Возвращение в Москву
Шрифт:
– Я себя жалею, ты права, мама. Не хочу, но так получается. Но и виню тоже, с самого начала.
– Я-то тебя понимаю, но не жди такого понимания от мальчиков, ни от Алеши, ни от Юры. Винить и волю себе давать? Как они поймут? С Юрой и вовсе не знаю, как быть. Ему совсем уж тяжко. Молюсь за него, стала верующей.

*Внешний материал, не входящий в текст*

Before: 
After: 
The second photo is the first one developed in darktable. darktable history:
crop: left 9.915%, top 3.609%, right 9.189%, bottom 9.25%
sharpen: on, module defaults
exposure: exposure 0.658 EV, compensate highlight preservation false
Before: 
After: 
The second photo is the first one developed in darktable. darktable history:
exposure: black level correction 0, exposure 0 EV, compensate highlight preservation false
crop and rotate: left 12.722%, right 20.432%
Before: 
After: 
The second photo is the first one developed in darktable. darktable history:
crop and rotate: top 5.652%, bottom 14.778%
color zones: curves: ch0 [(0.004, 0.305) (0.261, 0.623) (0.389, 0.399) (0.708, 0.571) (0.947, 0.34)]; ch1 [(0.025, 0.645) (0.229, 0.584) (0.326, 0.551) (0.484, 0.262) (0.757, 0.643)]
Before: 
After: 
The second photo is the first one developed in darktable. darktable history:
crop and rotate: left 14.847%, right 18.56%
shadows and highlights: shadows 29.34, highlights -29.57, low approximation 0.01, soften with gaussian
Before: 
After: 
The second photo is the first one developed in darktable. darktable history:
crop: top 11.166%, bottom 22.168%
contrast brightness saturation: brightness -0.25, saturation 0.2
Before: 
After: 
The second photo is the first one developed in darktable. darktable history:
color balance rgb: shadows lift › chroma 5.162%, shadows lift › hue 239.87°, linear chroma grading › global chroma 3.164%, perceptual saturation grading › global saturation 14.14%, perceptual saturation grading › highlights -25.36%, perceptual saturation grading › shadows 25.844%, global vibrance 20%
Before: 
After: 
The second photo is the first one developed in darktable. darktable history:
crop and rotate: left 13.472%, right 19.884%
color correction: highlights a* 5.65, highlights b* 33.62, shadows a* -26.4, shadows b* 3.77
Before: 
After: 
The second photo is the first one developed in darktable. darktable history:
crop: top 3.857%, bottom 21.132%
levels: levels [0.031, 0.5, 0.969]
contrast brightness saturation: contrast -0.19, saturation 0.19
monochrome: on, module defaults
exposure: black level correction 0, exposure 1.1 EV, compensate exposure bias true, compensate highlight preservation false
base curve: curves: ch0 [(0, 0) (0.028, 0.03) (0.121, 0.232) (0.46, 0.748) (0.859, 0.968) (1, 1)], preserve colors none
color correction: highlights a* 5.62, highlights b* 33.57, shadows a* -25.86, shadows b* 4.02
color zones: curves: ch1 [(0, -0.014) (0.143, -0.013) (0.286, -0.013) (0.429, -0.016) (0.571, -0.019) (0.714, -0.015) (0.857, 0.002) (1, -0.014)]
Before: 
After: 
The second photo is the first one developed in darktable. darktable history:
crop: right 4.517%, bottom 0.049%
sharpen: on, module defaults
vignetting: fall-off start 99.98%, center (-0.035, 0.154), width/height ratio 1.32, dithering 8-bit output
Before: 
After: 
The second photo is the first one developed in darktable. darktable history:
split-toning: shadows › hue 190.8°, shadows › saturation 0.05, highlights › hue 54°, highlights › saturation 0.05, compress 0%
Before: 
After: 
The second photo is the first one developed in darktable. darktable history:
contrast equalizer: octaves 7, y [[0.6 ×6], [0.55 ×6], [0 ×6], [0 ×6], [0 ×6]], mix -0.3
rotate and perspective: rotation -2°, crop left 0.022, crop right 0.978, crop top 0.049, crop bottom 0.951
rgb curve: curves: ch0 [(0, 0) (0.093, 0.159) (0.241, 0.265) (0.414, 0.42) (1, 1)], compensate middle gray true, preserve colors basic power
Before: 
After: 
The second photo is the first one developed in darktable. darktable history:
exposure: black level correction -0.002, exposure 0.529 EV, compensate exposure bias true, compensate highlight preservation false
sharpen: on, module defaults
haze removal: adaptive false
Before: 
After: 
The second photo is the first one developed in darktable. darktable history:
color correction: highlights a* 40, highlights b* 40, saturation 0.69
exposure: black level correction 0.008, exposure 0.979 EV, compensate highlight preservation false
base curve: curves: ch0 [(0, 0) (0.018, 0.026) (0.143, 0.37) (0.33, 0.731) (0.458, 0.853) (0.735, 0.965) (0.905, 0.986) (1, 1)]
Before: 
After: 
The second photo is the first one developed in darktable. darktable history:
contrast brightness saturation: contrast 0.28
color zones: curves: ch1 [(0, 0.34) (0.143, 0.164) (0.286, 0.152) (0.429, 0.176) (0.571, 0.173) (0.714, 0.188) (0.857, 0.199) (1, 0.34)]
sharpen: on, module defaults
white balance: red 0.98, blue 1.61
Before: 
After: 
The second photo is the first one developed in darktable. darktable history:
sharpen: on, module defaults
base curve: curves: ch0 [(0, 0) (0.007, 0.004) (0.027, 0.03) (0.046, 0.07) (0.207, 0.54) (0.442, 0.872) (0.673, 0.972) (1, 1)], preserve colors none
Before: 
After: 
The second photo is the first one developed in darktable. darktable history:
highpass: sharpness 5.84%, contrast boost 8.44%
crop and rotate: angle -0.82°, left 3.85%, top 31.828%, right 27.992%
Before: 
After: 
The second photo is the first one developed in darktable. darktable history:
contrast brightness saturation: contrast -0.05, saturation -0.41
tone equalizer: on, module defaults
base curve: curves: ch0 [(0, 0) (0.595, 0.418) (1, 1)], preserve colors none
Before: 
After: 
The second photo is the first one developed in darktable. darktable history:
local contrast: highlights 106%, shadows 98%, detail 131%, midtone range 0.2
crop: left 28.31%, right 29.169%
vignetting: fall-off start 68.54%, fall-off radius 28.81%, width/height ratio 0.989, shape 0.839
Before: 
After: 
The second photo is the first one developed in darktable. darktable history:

Так из повествования Нины Ивановны Ирина Владимировна узнала Юрину историю, и ужаснулась, и прокляла себя, нерадивую мать. Узнала она и то, что Юлия вторично вышла замуж, и во втором браке у нее родился сын. Тем самым объяснилось наличие черноволосого и светлоглазого малыша, которого выгуливала Елена Львовна на Воробьевых горах, когда Ирочка от нее бежала в стыде. Объяснилось, к боли и тяжкому разочарованию Ирины
Юре не стали сообщать о возвращении Ирины Владимировны. Она в порыве хотела ехать к сыну, но паспорт-то пропал, а без паспорта вас вроде бы как и не существует на белом свете. К тому же ей объяснили, что без разрешения на свидание никто ее к Юрочке не допустит. Более того, ей объяснили, что Юрочка сам категорически отказывается от свиданий с кем бы то ни было, полагает, вероятно, что таким вот диким образом он бережет родных от излишних переживаний. Более того, Нина Ивановна, строго вздохнув, постановила:
– Хватит уж тебе шастать, Ирочка. У тебя разум набекрень и сердце не на месте. Куда тебя выпускать такую? Оттаешь немного, отогреешься, перышки на крылышках поотрастишь, может, и мужа вернешь – его ли не пожалеть, ты задумайся. Тогда уж и… в путь можно снова. Вот кагорца тебе не налить ли? Церковное вино, никакой не грех. Зря ты думаешь. И как медицинский работник, я тебе рюмку посоветую. И как мать. Пользительное вино, кагор-то.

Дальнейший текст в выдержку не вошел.